*Task set*.
1: In the Parrot Sketch text, what is the name of the inn in Silmaria that appears in Quest for Glory V?
2: Please duplicate the part of the Parrot Sketch text that opens with the words containing "Bishop: In the" and closes with "ceased to be.".
3: Pick up the Parrot Sketch text after its final sentence and extend it.

Bishop: In the words of John Cleese, whenever two or three are gathered together in one place, then they shall perform the Parrot Sketch.

Interviewer: It is an ex-parrot.

Alexander Walker & Bishop (in unison): It has ceased to be.

  • They also performed another sketch called "Not the Parrot Sketch".
  • Quest for Glory II features a "Blue Parrot Inn" in Raseir. There is a deceased blue parrot hanging upside down from its perch inside the inn.
  • Quest for Glory V also features a "Dead Parrot Inn" in Silmaria.
  • A short South Park skit, created specially for the BBC's Python Night, paid homage to the Parrot Sketch. Cartman tries to explain to Kyle, the shopkeeper, that Kenny is dead, borrowing nearly all of the dialogue from the Parrot sketch. An inside joke comes from the fact that the character Kenny dies nearly every episode and strangely is alive the next episode. Directly after the sketch, Trey Parker and Matt Stone discuss the opportunity of creating more Monty Python homages while letting Terry Gilliam do South Park. The two then blackmail Terry by showing his kidnapped mother.
  • A Stargate SG-1 episode, "Into the Fire" includes a short scene where Col. O'Neill, after killing Hathor, tries to convince her followers that she's an "ex-goddess," saying, "She's gone. She is no more. She's… well, let's face it, she's a former queen."
  • The sketch was also parodied in an episode of EastEnders, where Jim Branning took his dead bird back to the pet shop. Wherein the two shop assistants go about recreating the sketch, much to Jim Branning's bemusement.

*Extracted information*.

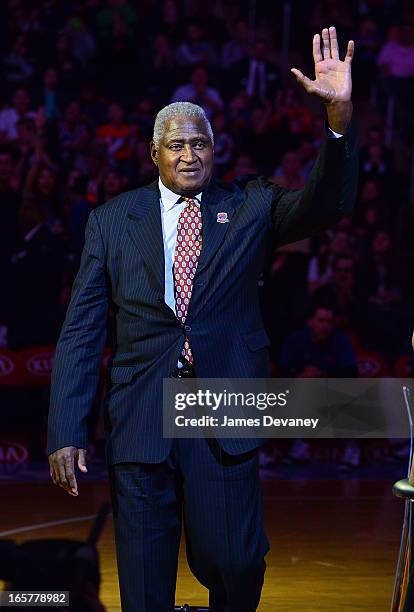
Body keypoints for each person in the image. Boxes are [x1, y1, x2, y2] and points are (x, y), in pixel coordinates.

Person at [47, 27, 357, 612]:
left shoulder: (251, 207)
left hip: (221, 409)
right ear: (154, 153)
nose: (189, 156)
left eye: (200, 145)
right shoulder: (111, 222)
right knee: (143, 586)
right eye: (176, 146)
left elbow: (329, 202)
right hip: (141, 413)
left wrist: (337, 118)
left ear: (215, 150)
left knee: (236, 561)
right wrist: (66, 427)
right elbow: (82, 332)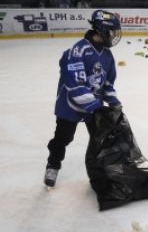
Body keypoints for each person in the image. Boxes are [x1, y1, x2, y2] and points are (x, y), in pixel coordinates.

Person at [44, 10, 122, 188]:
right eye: (111, 32)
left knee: (100, 139)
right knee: (63, 138)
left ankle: (100, 172)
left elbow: (108, 85)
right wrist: (97, 107)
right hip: (69, 105)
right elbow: (76, 88)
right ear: (101, 30)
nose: (113, 36)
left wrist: (115, 103)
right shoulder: (77, 51)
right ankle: (53, 165)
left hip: (94, 106)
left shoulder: (108, 56)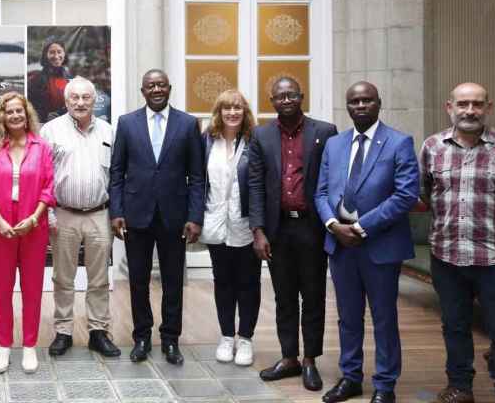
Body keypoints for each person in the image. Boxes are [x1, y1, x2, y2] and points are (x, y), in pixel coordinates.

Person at [316, 82, 420, 403]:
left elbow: (406, 195)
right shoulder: (334, 144)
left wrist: (361, 226)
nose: (360, 105)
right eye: (354, 101)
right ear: (347, 106)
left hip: (379, 245)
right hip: (340, 245)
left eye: (367, 100)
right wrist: (334, 225)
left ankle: (385, 385)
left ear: (378, 103)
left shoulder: (399, 143)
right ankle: (351, 377)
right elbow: (320, 192)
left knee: (384, 317)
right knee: (348, 316)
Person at [421, 82, 495, 403]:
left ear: (488, 108)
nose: (470, 111)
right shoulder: (432, 147)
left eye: (477, 104)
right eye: (463, 104)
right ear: (449, 107)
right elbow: (426, 194)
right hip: (447, 257)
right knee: (454, 327)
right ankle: (460, 387)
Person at [109, 69, 205, 365]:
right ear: (143, 91)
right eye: (151, 85)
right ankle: (141, 337)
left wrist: (195, 216)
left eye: (161, 84)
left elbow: (197, 176)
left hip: (174, 217)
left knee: (173, 281)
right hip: (137, 216)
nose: (157, 89)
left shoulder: (188, 124)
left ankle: (171, 339)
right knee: (137, 280)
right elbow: (116, 173)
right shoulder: (127, 124)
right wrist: (117, 212)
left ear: (170, 87)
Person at [248, 76, 337, 392]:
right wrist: (258, 231)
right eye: (279, 96)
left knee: (313, 295)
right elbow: (255, 184)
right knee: (284, 296)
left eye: (291, 95)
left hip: (311, 227)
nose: (286, 100)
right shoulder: (260, 135)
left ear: (302, 97)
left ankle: (310, 358)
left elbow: (332, 180)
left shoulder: (324, 132)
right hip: (278, 228)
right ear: (271, 101)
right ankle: (289, 357)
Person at [40, 76, 120, 359]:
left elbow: (117, 178)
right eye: (74, 97)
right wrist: (48, 212)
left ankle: (98, 332)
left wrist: (117, 215)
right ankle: (63, 331)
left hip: (100, 214)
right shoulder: (50, 131)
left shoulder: (110, 132)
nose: (81, 102)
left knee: (100, 278)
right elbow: (42, 177)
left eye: (86, 97)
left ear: (95, 100)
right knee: (63, 277)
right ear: (66, 101)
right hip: (64, 214)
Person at [0, 92, 56, 373]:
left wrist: (34, 219)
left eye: (19, 111)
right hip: (1, 229)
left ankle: (29, 347)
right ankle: (3, 347)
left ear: (27, 114)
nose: (14, 116)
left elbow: (49, 187)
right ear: (2, 116)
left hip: (33, 228)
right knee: (2, 291)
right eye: (9, 112)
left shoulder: (42, 147)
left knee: (32, 290)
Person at [201, 89, 260, 367]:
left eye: (238, 108)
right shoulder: (207, 140)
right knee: (222, 282)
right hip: (216, 222)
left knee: (248, 283)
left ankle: (246, 339)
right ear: (219, 112)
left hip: (245, 223)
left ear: (245, 112)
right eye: (227, 108)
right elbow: (199, 181)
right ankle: (226, 337)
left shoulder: (254, 141)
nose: (232, 113)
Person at [27, 39, 73, 121]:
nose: (56, 56)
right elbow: (30, 107)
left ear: (64, 54)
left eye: (59, 52)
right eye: (52, 52)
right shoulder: (36, 79)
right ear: (45, 55)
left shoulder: (69, 78)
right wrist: (45, 116)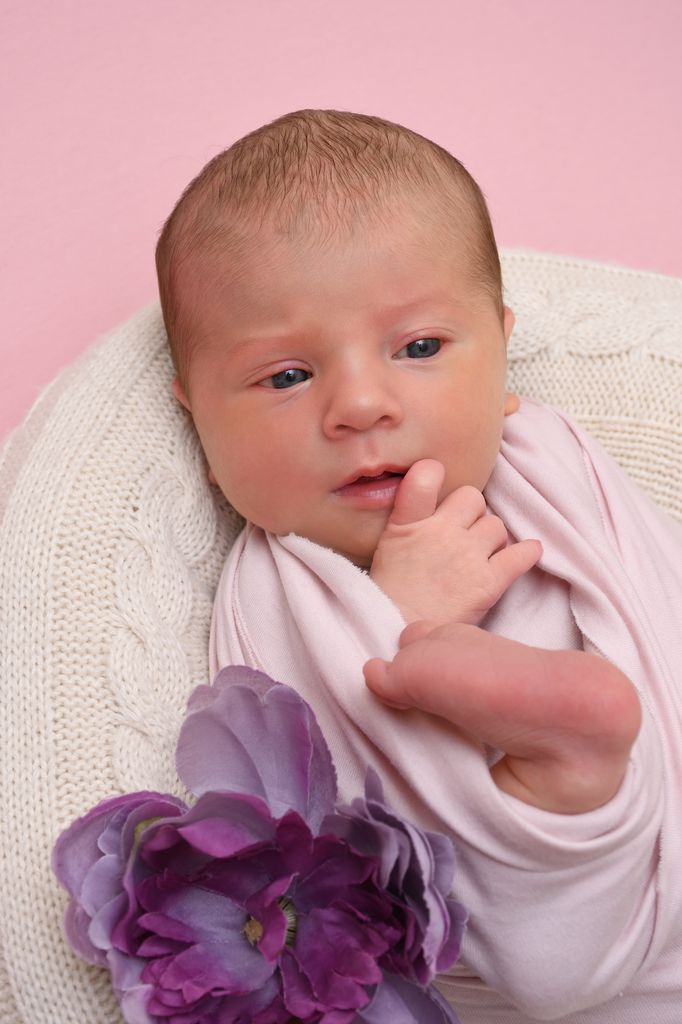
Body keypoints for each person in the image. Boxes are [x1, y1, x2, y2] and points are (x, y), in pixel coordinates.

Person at [155, 109, 682, 1022]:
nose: (362, 405)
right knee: (552, 960)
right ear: (198, 420)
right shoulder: (280, 575)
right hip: (553, 948)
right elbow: (315, 794)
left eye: (421, 348)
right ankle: (568, 768)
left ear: (502, 355)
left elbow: (657, 592)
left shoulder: (554, 459)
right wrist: (397, 617)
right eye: (287, 376)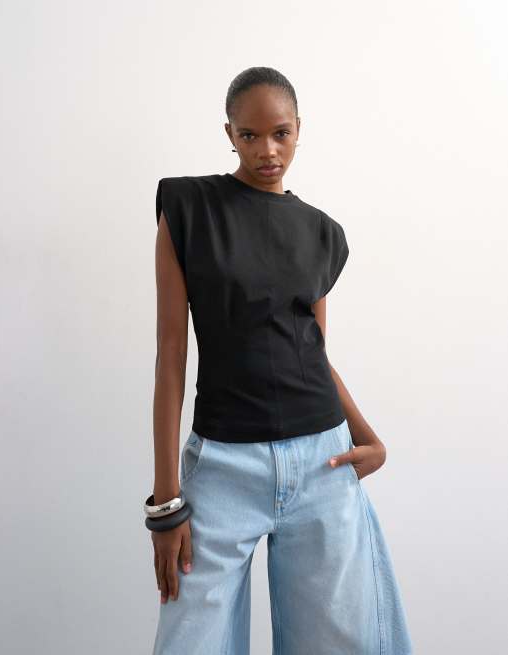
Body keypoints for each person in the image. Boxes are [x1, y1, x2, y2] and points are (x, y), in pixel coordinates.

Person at [146, 66, 413, 655]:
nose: (267, 150)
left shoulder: (322, 232)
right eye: (249, 135)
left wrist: (369, 436)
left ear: (299, 130)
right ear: (230, 134)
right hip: (223, 468)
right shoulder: (189, 208)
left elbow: (313, 352)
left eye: (280, 134)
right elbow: (171, 356)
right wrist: (166, 504)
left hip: (323, 461)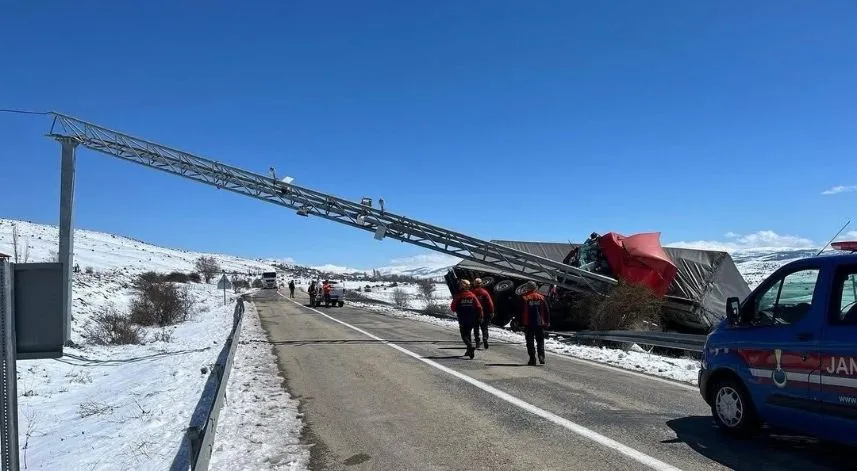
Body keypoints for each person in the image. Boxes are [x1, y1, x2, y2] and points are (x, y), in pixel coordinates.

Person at [450, 279, 483, 359]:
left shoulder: (459, 296)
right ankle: (469, 351)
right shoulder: (472, 296)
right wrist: (480, 316)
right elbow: (479, 307)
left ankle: (470, 346)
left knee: (464, 335)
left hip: (462, 318)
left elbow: (453, 308)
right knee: (468, 333)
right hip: (472, 318)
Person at [518, 281, 550, 365]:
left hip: (528, 323)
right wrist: (547, 321)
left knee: (530, 341)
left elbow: (520, 311)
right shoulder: (542, 297)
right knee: (540, 340)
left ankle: (532, 359)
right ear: (535, 288)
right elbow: (546, 311)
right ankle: (541, 356)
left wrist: (519, 323)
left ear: (527, 288)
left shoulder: (524, 297)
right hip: (540, 323)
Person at [471, 278, 495, 350]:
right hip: (485, 313)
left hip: (475, 313)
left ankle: (477, 343)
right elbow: (490, 303)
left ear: (474, 284)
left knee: (476, 328)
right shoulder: (484, 292)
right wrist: (492, 312)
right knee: (484, 327)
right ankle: (485, 338)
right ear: (481, 284)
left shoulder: (472, 293)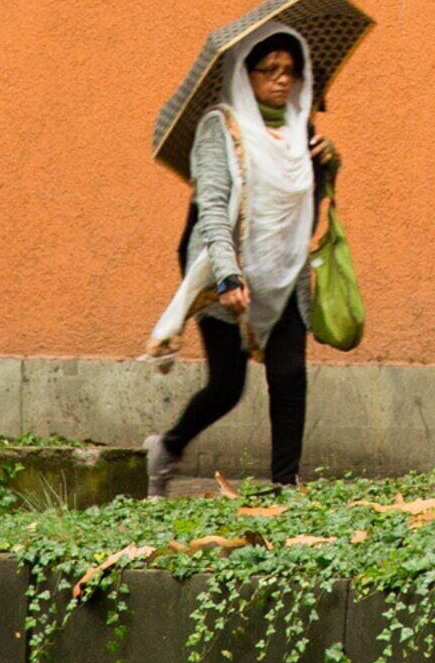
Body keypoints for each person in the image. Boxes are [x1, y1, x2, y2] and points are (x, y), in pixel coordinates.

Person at [142, 31, 338, 493]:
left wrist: (325, 163)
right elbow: (211, 208)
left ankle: (285, 487)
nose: (282, 80)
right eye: (269, 70)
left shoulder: (300, 127)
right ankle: (168, 447)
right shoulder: (219, 128)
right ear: (244, 76)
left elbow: (306, 203)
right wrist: (228, 275)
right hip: (223, 268)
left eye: (290, 70)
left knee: (289, 374)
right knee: (227, 387)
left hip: (283, 269)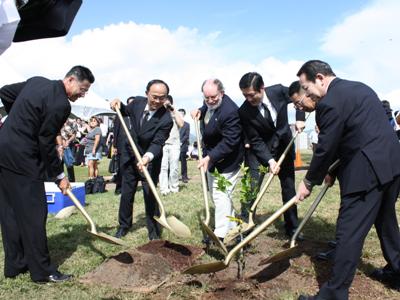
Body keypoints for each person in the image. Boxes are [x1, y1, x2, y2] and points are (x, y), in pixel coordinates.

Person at [295, 60, 400, 300]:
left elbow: (326, 148)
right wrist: (333, 170)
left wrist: (309, 181)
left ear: (320, 78)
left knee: (348, 233)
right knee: (385, 222)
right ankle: (398, 270)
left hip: (367, 172)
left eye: (307, 87)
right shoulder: (360, 88)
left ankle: (333, 294)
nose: (307, 93)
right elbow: (356, 135)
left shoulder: (329, 103)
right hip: (392, 164)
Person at [0, 65, 94, 283]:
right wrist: (59, 176)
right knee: (34, 214)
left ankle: (15, 265)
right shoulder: (61, 104)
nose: (83, 94)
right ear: (70, 80)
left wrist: (19, 119)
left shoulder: (36, 81)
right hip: (23, 157)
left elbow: (4, 92)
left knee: (10, 211)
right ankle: (43, 272)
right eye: (82, 89)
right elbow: (46, 142)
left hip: (3, 149)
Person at [238, 72, 305, 240]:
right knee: (251, 190)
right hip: (259, 152)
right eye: (245, 95)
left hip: (284, 146)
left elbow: (300, 96)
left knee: (288, 187)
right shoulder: (244, 111)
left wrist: (300, 117)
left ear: (262, 88)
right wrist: (269, 160)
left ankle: (292, 228)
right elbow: (255, 139)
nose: (249, 99)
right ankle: (244, 229)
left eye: (252, 95)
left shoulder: (279, 91)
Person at [110, 80, 173, 240]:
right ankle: (124, 226)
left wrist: (147, 157)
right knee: (127, 193)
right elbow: (125, 111)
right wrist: (118, 104)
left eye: (162, 98)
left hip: (149, 160)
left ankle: (153, 231)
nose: (158, 101)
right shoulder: (137, 103)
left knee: (149, 194)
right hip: (130, 155)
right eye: (155, 97)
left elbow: (158, 142)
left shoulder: (166, 119)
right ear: (147, 94)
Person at [191, 78, 243, 241]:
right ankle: (235, 226)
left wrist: (209, 157)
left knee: (221, 195)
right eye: (206, 98)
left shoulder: (230, 112)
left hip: (227, 160)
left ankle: (220, 234)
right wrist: (198, 111)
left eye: (213, 97)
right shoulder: (209, 103)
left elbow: (230, 141)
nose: (210, 101)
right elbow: (207, 109)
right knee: (220, 195)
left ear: (222, 93)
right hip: (211, 157)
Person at [159, 95, 184, 195]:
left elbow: (181, 124)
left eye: (167, 103)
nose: (166, 104)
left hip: (174, 143)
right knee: (163, 167)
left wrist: (173, 110)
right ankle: (164, 188)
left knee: (174, 167)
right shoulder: (159, 114)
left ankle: (174, 187)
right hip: (163, 144)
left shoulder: (175, 112)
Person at [112, 96, 135, 195]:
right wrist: (115, 145)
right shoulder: (120, 114)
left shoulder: (137, 116)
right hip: (122, 144)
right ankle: (119, 187)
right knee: (121, 167)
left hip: (134, 145)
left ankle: (131, 186)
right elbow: (116, 130)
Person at [178, 108, 190, 183]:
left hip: (183, 145)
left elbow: (186, 135)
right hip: (174, 145)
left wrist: (181, 142)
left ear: (184, 115)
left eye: (182, 113)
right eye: (179, 113)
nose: (180, 114)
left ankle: (184, 176)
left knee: (183, 161)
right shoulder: (174, 123)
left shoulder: (187, 124)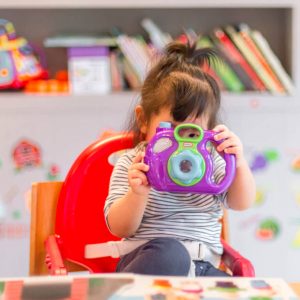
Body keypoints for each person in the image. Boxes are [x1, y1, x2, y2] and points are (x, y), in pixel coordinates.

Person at [104, 41, 256, 277]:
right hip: (150, 262)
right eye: (171, 130)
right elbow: (119, 227)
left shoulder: (211, 161)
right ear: (144, 121)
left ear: (209, 131)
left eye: (192, 133)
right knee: (171, 254)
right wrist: (137, 193)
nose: (181, 144)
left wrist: (238, 161)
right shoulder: (134, 163)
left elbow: (241, 203)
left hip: (202, 267)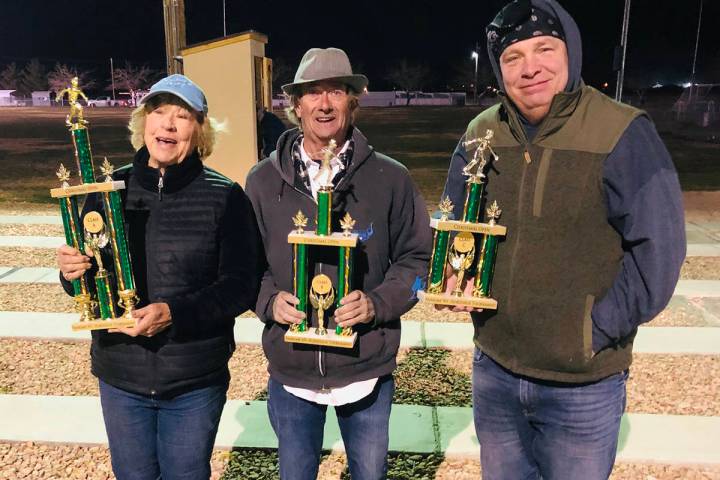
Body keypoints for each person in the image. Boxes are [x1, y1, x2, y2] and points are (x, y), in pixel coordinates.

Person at [440, 1, 686, 479]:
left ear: (570, 51)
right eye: (513, 57)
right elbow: (455, 221)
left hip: (582, 384)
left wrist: (592, 330)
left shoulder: (621, 131)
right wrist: (454, 272)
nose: (530, 67)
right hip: (496, 368)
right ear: (499, 68)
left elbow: (659, 253)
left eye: (544, 49)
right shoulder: (480, 133)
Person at [56, 74, 261, 479]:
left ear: (199, 131)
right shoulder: (108, 190)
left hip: (193, 381)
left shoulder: (225, 196)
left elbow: (240, 286)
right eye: (158, 112)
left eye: (181, 117)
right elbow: (90, 276)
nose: (167, 125)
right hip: (122, 377)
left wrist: (174, 313)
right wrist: (70, 272)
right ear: (143, 122)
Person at [245, 47, 432, 480]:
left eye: (336, 92)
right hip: (292, 369)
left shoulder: (391, 178)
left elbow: (418, 258)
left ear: (353, 101)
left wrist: (379, 304)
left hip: (365, 368)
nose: (324, 103)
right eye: (313, 93)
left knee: (369, 473)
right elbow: (243, 264)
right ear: (296, 104)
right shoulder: (261, 181)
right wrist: (268, 301)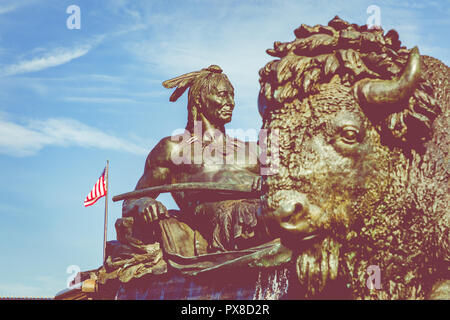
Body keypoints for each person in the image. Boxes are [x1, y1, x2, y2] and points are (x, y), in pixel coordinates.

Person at [122, 65, 269, 256]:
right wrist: (143, 204)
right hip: (229, 221)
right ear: (199, 100)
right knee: (270, 216)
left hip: (263, 206)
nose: (230, 102)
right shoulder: (173, 149)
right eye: (223, 95)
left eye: (232, 95)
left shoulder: (254, 148)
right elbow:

*Answers for the tasks*.
1: The Dead Parrot Inn.

2:
Bishop: In the words of John Cleese, whenever two or three are gathered together in one place, then they shall perform the Parrot Sketch.

Interviewer: It is an ex-parrot.

Alexander Walker & Bishop (in unison): It has ceased to be.

3:
  • Also in 2001, the Australian sketch show The Micallef Pogram included a brief parody at the beginning of its last episode. The reversal here was that the bird was alive, with the Mr Praline-type character soon realising his error. Later the host complained that the anorak and type of bird were wrong as well.
  • Jerry Fodor, a philosopher known for his extensive use of jokes in his writings, describes a theory on concepts in his brief essay Having Concepts: a Brief Refutation of the Twentieth Century rhetorically saying "But this parrot too is pretty certainly dead".
  • On his 2005 tour of New Zealand, John Cleese recreated the Parrot Sketch, substituting a dead sheep for the parrot.
  • The British comedy programme The Office, written by and starring Ricky Gervais, also contains a brief reference to the dead parrot sketch. David Brent's (played by Ricky Gervais) and Chris Finch's quiz team are named the Dead Parrots and they repeat the line: "it rests in peace, if you hadn't nailed it to the perch it would be pushing up the daisies!" when introduced, to which the quiz-master, Gareth, laughs and simply says "Monty Python" while being the only one apart from Brent and Finch who looks amused.
  • On Jasper Carrot's 24 Carrot Gold Tour (where the audience voted for the material in the show) he opened with the joke: "Someone from Newark wanted the Dead Parrot sketch. Newark, the only city in England that's an anagram of Wanker."
  • The Neko Desktop Accessory for Macintosh System 7 allowed the mouse to be configured as a blue bird, which was claimed to be a "Norwegian Blue Parrot."
  • There's a brief mention of the Norwegian Blue on page 245 of Jasper Fforde's book The Big Over Easy (Mary Mary and Lord Spongg admire it for its "beautiful plumage").
  • In the classic computer game Colossal Cave Adventure, a small bird is in evidence at one point in the game. When the player attempts to FEED BIRD, the program responds with "The bird is not hungry (it's just pining for the fjords)"—an obvious early reference to the Dead Parrot Sketch.
  • In the MUD Walraven, if one attempts a combat action on a corpse, the system reply is "This is an ex-parrot!"
  • In John Cleese's appearance on The Muppet Show, he plays a traditional pirate in a Pigs in Space segment. When the parrot on his shoulder nags him, he threatens it: "Do you want to become an ex-parrot?"
  • A list of different breeds of swamp dragon in Terry Pratchett's The Last Hero includes "The Nothingfjord Blue. Wonderful scales, but a tendency to homesickness".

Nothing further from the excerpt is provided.